Cook time40 minutes
ServingsMakes about 18-20
For the filling:
- 1 Tbsp of Olive Oil
- 1lb of Ground Chicken, Turkey or Beef
- 1 Small Yellow Onion, minced
- 3 Cloves of Garlic, minced
- 2 Roma Tomatoes, minced
- 1/2 cup of Tomato Sauce
- 3/4 cup of Water
- 1/2 tsp of Ground Cumin
- 2 tsp of Chicken Bouillon
- 1/2 tsp of Oregano
- 1 Chipotle In adobo
- Salt to taste
- Fresh Chopped Cilantro
- 1oz of Softened Cream Cheese
- 4oz of Shredded Pepper Jack Cheese
- Corn Tortillas, or any tortilla of choice
- Thinly Shredded Iceberg
- Diced Tomatoes
- 1/2 cup of Sour Cream Mixed with the Juice of 1/2 Lime and a pinch of salt
- Queso Fresco
1) Preheat your oven to 425 degrees.
2) In a medium size skillet, add the oil, allow it to preheat over medium heat, add the chicken and onions, hit them with a pinch of salt and cook while stirring to break up the ground chicken and it develops some color.

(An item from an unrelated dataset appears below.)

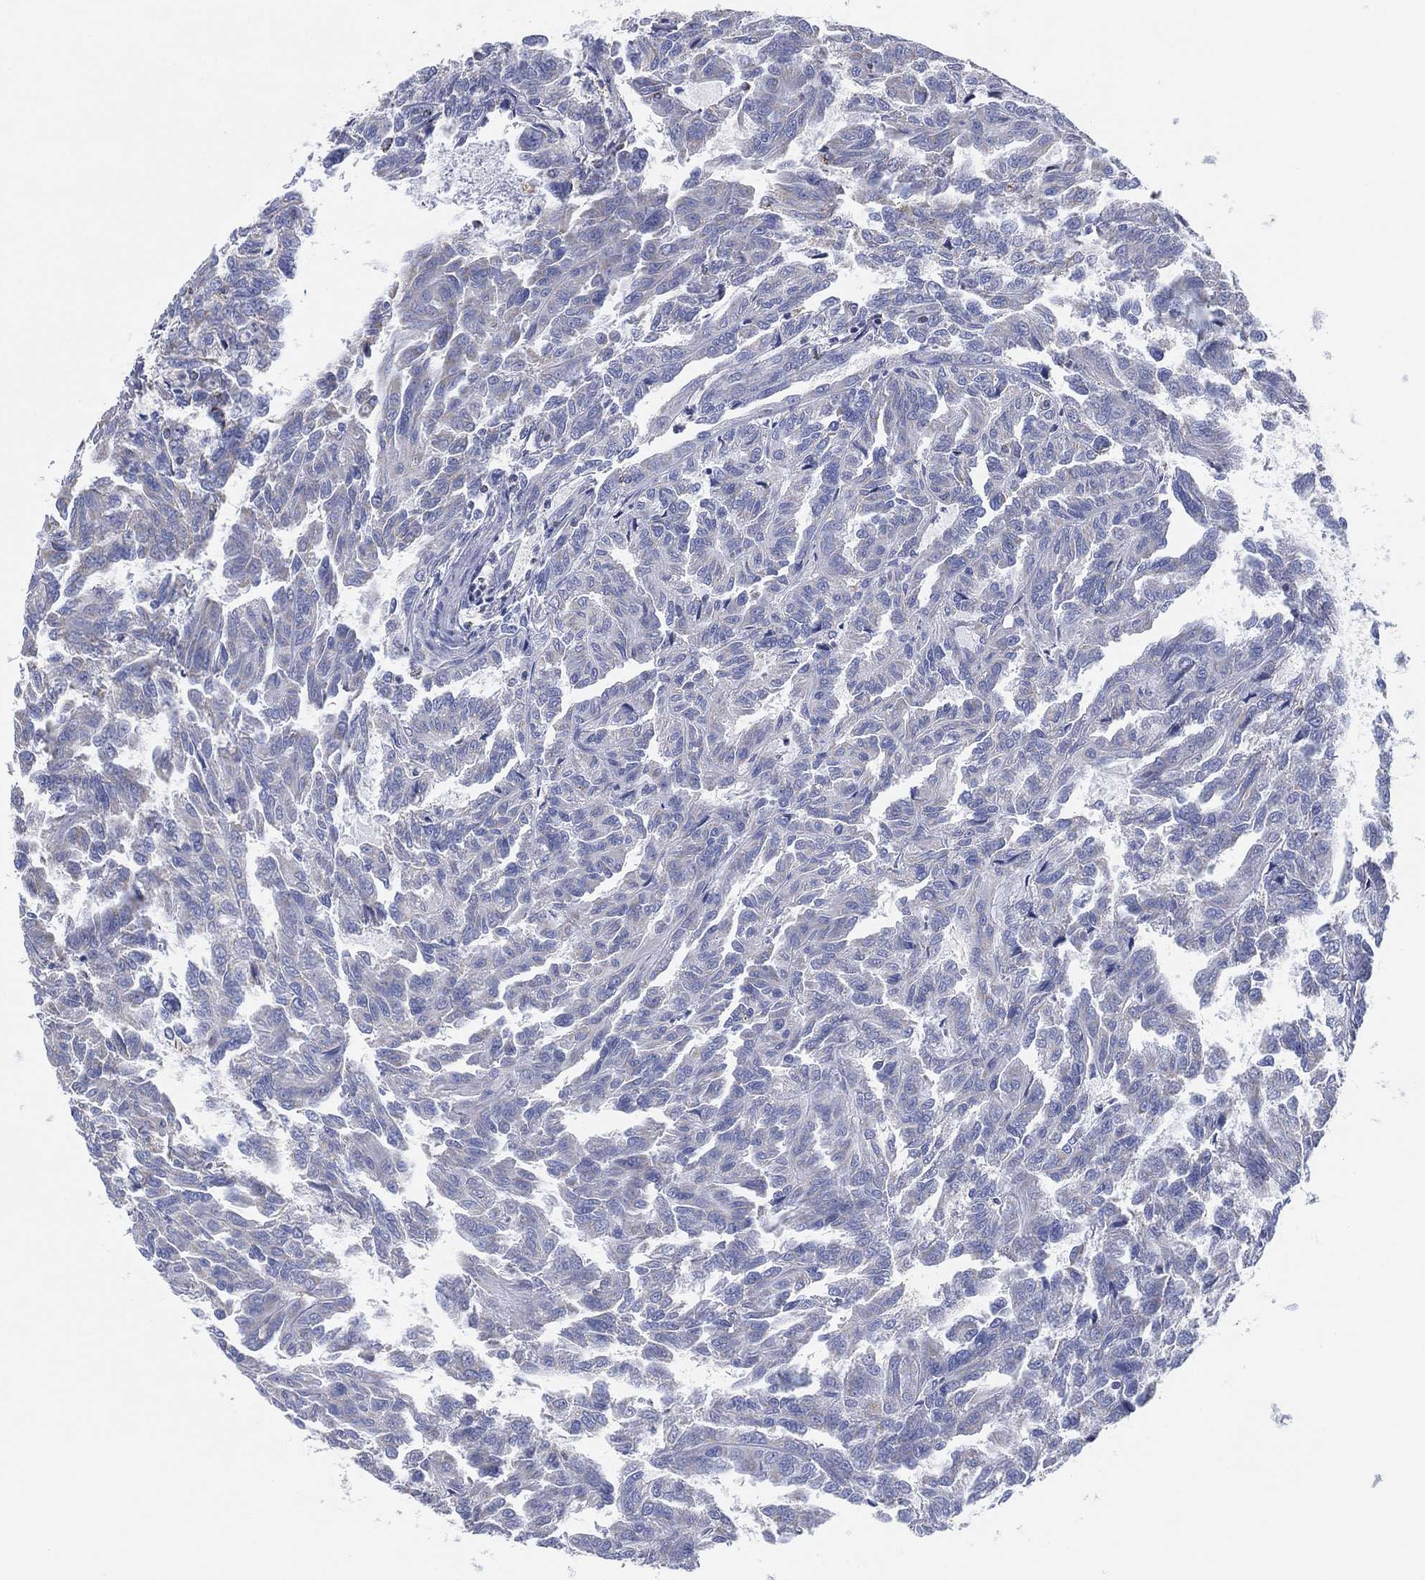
{"staining": {"intensity": "negative", "quantity": "none", "location": "none"}, "tissue": "renal cancer", "cell_type": "Tumor cells", "image_type": "cancer", "snomed": [{"axis": "morphology", "description": "Adenocarcinoma, NOS"}, {"axis": "topography", "description": "Kidney"}], "caption": "High power microscopy image of an immunohistochemistry (IHC) histopathology image of renal adenocarcinoma, revealing no significant positivity in tumor cells.", "gene": "CFTR", "patient": {"sex": "male", "age": 79}}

3) Add the garlic and tomatoes, cook about 30 seconds, then add the spices, tomato sauce, water and cilantro, simmer about 10 minutes or until the mixture has thickened.
4) Adjust the seasoning to taste, stir in the cream cheese and set aside.

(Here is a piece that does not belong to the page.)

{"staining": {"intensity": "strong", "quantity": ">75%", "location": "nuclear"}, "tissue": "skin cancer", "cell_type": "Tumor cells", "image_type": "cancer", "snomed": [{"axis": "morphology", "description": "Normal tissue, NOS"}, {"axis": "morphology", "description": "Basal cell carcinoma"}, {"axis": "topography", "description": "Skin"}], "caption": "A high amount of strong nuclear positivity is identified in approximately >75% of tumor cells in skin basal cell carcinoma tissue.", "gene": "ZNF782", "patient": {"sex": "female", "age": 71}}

5) Warm the tortillas either in a small skillet or in the microwave covered with a dampened cloth or paper towel.
6) Stir the shredded cheese in your filling, (remove the chipotle pepper) oil one side of the tortilla, flip so the oiled side is on the bottom, add a bit of filling, roll like a cigar and place seam side down on an oiled baking sheet, repeat with the remaining tortillas.
7) Bake for 10 minutes (I bake them on the lower third rack) then flip them over, bake for another 10 then remove from the oven and let them cool slightly.
8) Place the taquitos on a platter, top with the lettuce, tomatoes, lime sour cream, cilantro and crumble queso fresco all over the top and enjoy!